Top 10 Chansons Peu Connues d’Indochine – Partie 2

N°5 Vietnam Glam (1993, Un Jour Dans Notre Vie).

Le succès commercial de sa première compilation (le terme best of était encore peu usité pour la chanson française), le fameux Birthday Album sorti en 1992 pour ses 10 ans d’existence, a eu l’effet contre-productif de catégoriser le groupe comme un vestige du passé. Ce n’est pas l’inédit « La Guerre Est Finie », inopportunément débarqué à l’orée de la guerre du Golfe, qui va bouleverser la donne. La formation se cherche après un rythme de production très (trop) important durant les 80’s (cinq albums en huit ans), ce qui laisse le temps à Nico Sirkis de publier un opus solo nommé « Dans La Lune », comportant essentiellement des reprises de ses chansons de chevet. La confusion sera encore plus grande alors au niveau médiatique où on le présente comme un ex-Indochine. Il est temps de se remettre aux fourneaux pour mettre à l’heure public et critiques. Hélas, l’album Un Jour Dans Notre Vie souffre d’un manque d’identité, par son positionnement à cheval entre gentilles bluettes et sonorités plus rock. La métamorphose attendra le triptyque Wax-Dancetaria-Paradize.

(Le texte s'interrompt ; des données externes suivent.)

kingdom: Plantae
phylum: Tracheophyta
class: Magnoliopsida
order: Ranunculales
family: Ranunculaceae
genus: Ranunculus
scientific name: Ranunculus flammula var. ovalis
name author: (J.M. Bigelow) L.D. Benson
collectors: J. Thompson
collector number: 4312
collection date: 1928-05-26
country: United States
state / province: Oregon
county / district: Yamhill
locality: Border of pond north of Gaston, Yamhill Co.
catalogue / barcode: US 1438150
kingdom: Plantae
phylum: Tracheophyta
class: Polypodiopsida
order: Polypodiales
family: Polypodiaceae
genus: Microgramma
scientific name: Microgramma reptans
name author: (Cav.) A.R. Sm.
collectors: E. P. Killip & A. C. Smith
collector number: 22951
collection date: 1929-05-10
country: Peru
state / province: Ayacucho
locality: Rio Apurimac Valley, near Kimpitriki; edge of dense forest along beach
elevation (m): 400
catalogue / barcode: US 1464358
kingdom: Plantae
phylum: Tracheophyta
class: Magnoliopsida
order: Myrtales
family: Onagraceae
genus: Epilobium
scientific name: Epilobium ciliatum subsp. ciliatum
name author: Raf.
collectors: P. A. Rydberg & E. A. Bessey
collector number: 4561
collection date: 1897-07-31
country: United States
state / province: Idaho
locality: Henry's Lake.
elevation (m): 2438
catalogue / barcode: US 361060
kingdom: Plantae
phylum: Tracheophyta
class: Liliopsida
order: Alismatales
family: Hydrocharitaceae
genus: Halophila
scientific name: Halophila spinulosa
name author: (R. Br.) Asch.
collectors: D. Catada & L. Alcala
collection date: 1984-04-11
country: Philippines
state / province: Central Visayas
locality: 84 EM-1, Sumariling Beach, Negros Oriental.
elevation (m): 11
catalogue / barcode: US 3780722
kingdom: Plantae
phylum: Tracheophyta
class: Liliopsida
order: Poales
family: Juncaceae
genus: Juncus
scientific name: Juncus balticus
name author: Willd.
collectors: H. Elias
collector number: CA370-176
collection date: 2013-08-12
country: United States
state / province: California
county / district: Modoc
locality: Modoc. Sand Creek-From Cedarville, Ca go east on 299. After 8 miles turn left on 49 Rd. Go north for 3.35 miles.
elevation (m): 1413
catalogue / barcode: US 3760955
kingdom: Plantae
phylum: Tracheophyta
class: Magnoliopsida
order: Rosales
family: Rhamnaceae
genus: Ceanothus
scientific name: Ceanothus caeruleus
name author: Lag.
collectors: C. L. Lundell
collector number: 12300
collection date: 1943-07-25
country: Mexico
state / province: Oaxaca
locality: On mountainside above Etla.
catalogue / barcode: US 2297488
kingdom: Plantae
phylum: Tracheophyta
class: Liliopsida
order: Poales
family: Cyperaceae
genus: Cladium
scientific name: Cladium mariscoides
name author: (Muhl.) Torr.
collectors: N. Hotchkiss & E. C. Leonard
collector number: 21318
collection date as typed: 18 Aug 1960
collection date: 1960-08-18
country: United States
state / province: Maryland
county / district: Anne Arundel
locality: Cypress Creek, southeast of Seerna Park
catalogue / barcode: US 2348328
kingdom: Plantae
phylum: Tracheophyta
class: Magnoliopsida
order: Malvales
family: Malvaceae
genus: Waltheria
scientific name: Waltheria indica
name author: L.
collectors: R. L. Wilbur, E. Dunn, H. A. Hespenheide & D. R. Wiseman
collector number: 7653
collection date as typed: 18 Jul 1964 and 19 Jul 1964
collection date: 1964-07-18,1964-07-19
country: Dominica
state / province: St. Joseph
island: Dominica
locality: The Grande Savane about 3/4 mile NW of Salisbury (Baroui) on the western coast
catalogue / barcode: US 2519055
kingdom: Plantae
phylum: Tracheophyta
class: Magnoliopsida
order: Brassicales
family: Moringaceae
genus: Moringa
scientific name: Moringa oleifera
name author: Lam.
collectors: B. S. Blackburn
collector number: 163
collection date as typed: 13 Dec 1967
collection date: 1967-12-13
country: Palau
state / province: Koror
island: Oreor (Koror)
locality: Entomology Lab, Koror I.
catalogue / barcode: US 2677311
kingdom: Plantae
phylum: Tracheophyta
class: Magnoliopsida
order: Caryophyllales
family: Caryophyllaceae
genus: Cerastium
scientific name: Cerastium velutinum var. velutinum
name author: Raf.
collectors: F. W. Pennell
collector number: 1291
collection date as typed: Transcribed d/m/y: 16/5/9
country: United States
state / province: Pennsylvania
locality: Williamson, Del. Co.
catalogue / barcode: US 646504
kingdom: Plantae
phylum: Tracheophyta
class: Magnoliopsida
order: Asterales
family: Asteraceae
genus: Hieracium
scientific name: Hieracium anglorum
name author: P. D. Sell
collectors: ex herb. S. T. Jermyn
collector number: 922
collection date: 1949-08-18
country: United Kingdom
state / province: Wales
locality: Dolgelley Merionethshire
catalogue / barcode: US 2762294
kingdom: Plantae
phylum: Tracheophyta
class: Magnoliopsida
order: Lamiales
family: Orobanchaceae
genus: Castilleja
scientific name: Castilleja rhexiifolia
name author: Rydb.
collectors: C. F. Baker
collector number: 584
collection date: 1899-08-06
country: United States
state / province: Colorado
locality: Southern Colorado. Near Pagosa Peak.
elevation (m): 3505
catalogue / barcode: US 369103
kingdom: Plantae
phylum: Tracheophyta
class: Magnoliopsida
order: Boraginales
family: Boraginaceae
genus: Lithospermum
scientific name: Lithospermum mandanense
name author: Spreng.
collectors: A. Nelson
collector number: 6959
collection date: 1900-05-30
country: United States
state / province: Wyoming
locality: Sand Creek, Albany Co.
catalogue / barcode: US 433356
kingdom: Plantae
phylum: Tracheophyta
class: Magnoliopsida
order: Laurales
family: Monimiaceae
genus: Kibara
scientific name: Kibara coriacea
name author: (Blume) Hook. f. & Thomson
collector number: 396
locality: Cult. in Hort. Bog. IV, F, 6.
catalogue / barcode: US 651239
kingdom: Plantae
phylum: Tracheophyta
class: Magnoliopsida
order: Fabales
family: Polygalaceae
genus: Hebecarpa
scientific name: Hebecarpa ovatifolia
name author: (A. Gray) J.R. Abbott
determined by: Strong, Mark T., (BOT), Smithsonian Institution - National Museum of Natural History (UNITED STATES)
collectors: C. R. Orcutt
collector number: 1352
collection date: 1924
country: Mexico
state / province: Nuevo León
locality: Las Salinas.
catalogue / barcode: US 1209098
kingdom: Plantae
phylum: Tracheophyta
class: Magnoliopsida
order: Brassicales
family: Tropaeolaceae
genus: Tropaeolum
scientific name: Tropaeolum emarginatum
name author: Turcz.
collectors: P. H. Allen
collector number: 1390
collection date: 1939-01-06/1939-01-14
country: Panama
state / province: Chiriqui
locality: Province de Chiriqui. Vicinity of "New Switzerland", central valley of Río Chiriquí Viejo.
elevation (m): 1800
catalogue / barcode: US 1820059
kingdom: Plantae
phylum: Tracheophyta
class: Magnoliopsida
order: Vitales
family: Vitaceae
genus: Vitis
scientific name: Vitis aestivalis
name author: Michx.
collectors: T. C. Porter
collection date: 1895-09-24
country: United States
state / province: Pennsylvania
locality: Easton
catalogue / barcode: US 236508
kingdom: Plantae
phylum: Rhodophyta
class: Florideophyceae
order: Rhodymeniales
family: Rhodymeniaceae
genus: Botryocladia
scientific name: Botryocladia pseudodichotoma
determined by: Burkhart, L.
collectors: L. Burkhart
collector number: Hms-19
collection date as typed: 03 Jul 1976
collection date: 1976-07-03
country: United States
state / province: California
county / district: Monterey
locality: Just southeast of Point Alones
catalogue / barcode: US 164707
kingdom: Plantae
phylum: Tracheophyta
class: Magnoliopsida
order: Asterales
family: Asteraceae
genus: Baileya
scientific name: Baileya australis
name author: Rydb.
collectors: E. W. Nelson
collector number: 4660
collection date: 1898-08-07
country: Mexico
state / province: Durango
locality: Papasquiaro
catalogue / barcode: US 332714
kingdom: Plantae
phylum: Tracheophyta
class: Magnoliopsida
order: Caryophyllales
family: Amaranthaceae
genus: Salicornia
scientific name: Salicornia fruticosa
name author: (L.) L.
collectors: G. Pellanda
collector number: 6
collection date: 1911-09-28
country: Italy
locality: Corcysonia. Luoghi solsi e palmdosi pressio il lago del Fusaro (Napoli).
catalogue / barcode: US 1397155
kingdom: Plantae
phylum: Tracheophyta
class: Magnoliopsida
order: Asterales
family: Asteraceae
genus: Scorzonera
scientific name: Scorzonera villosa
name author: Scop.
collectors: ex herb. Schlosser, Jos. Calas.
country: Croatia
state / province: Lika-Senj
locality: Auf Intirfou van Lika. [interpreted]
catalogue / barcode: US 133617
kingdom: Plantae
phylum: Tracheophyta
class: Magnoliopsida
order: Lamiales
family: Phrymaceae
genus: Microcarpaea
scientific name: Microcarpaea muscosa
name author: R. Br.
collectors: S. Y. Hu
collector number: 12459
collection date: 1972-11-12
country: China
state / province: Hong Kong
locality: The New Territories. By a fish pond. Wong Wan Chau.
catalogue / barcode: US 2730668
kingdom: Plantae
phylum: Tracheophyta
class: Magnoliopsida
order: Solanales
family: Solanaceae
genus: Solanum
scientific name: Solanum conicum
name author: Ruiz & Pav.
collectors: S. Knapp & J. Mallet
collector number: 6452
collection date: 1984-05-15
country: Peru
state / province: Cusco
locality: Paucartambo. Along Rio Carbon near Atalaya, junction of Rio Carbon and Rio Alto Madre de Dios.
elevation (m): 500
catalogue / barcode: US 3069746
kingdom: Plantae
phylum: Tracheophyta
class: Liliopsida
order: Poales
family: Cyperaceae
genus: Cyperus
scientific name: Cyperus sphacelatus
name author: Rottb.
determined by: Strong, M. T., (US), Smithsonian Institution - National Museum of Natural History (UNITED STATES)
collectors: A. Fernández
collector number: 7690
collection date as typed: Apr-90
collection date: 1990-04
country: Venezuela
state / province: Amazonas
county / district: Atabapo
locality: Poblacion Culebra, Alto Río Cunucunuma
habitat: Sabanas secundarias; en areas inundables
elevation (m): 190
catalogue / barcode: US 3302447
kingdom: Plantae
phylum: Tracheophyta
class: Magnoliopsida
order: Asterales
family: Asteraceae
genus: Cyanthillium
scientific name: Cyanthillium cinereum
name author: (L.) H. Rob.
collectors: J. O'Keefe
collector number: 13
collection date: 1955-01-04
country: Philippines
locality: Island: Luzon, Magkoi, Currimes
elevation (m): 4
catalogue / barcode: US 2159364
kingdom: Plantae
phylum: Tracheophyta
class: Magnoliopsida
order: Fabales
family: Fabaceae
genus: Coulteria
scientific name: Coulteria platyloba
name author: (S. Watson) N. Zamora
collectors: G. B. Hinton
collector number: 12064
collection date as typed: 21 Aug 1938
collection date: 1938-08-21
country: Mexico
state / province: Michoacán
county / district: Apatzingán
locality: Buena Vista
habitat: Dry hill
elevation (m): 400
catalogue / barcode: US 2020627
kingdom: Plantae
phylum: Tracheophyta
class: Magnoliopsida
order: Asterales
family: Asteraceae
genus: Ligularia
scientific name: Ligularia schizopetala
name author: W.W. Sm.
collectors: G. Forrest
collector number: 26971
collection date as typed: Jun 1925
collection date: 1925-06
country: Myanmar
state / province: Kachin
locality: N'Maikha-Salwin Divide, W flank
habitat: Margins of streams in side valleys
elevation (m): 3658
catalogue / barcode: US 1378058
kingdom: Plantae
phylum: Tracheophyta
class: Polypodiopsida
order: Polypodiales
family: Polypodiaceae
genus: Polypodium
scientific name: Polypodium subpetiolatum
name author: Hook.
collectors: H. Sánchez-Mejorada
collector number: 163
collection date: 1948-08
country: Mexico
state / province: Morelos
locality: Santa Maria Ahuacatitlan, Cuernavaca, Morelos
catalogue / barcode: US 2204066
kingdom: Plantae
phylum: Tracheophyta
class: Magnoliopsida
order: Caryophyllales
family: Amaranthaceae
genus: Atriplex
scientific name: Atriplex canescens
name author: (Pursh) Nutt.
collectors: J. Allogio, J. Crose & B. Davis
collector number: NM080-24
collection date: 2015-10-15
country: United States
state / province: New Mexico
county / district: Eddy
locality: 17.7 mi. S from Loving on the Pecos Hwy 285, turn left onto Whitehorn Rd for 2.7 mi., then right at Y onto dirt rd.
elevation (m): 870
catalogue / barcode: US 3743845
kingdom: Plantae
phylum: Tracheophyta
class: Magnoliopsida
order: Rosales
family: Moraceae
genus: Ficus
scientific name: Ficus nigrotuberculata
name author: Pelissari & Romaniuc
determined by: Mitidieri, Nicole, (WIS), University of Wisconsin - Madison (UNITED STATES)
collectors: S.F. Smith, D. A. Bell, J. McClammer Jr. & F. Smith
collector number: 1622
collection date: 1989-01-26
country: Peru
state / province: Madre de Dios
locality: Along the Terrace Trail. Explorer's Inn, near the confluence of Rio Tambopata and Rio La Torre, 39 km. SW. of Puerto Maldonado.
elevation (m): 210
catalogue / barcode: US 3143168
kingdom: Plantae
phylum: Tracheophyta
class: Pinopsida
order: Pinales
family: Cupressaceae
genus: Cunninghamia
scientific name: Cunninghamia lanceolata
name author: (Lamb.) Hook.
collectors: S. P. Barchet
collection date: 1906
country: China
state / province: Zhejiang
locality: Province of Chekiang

Surnage néanmoins quelques titres dont ce « Vietnam Glam » qui propose une cavale saturée en pleine jungle vingt ans après le retrait des troupes américaines. Les paroles, en plus de rappeler les origines de son nom, ont une portée politique rarement atteinte dans la carrière du groupe, Les Tzars mis à part.
En passant spéciale dédicace à une amie, oui oui le Vietnam et l’Indochine c’est le même pays.

N°4 Un Homme Dans La Bouche (2005, Alice & June).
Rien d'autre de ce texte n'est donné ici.